- [TASK STATEMENT] Render the material below as a numbered list, starting with its first line and going on through the line containing "presentada por el". Omit blank lines.

(SOURCE INFORMATION Opens)

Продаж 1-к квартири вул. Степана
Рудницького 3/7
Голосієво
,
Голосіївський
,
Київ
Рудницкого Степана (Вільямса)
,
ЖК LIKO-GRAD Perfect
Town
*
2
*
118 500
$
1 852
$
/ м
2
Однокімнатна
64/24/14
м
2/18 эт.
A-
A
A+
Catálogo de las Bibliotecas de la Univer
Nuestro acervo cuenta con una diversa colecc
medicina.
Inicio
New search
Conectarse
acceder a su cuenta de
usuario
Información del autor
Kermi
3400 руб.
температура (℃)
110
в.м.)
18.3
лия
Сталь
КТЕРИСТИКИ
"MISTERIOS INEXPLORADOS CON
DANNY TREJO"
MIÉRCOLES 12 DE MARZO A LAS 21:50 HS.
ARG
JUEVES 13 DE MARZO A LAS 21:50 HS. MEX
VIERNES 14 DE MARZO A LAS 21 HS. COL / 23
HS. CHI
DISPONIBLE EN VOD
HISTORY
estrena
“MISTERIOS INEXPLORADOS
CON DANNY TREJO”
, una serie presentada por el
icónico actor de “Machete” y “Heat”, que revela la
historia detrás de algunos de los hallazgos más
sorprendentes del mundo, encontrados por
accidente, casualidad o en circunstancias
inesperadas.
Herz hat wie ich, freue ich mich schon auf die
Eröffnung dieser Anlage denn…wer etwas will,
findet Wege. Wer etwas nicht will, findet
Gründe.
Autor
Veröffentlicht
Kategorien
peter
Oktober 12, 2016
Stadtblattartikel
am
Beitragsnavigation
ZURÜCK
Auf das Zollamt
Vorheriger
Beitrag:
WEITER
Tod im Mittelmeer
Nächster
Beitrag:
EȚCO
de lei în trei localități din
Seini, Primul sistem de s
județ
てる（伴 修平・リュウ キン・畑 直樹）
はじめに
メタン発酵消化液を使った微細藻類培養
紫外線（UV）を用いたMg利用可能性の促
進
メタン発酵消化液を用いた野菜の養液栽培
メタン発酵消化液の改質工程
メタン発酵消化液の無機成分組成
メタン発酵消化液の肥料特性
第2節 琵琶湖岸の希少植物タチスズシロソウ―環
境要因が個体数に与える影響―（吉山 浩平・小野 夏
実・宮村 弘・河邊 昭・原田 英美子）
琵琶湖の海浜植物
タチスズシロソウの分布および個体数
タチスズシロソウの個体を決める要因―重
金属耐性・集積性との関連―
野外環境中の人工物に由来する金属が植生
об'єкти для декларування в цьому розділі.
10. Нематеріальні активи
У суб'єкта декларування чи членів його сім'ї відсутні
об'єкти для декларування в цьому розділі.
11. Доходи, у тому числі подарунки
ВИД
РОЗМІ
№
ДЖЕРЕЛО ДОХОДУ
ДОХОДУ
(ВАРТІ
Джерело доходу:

(SOURCE INFORMATION Closes)

- [RESULT OF THIS EXERCISE]
1. Продаж 1-к квартири вул. Степана
2. Рудницького 3/7
3. Голосієво
4. ,
5. Голосіївський
6. ,
7. Київ
8. Рудницкого Степана (Вільямса)
9. ,
10. ЖК LIKO-GRAD Perfect
11. Town
12. *
13. 2
14. *
15. 118 500
16. $
17. 1 852
18. $
19. / м
20. 2
21. Однокімнатна
22. 64/24/14
23. м
24. 2/18 эт.
25. A-
26. A
27. A+
28. Catálogo de las Bibliotecas de la Univer
29. Nuestro acervo cuenta con una diversa colecc
30. medicina.
31. Inicio
32. New search
33. Conectarse
34. acceder a su cuenta de
35. usuario
36. Información del autor
37. Kermi
38. 3400 руб.
39. температура (℃)
40. 110
41. в.м.)
42. 18.3
43. лия
44. Сталь
45. КТЕРИСТИКИ
46. "MISTERIOS INEXPLORADOS CON
47. DANNY TREJO"
48. MIÉRCOLES 12 DE MARZO A LAS 21:50 HS.
49. ARG
50. JUEVES 13 DE MARZO A LAS 21:50 HS. MEX
51. VIERNES 14 DE MARZO A LAS 21 HS. COL / 23
52. HS. CHI
53. DISPONIBLE EN VOD
54. HISTORY
55. estrena
56. “MISTERIOS INEXPLORADOS
57. CON DANNY TREJO”
58. , una serie presentada por el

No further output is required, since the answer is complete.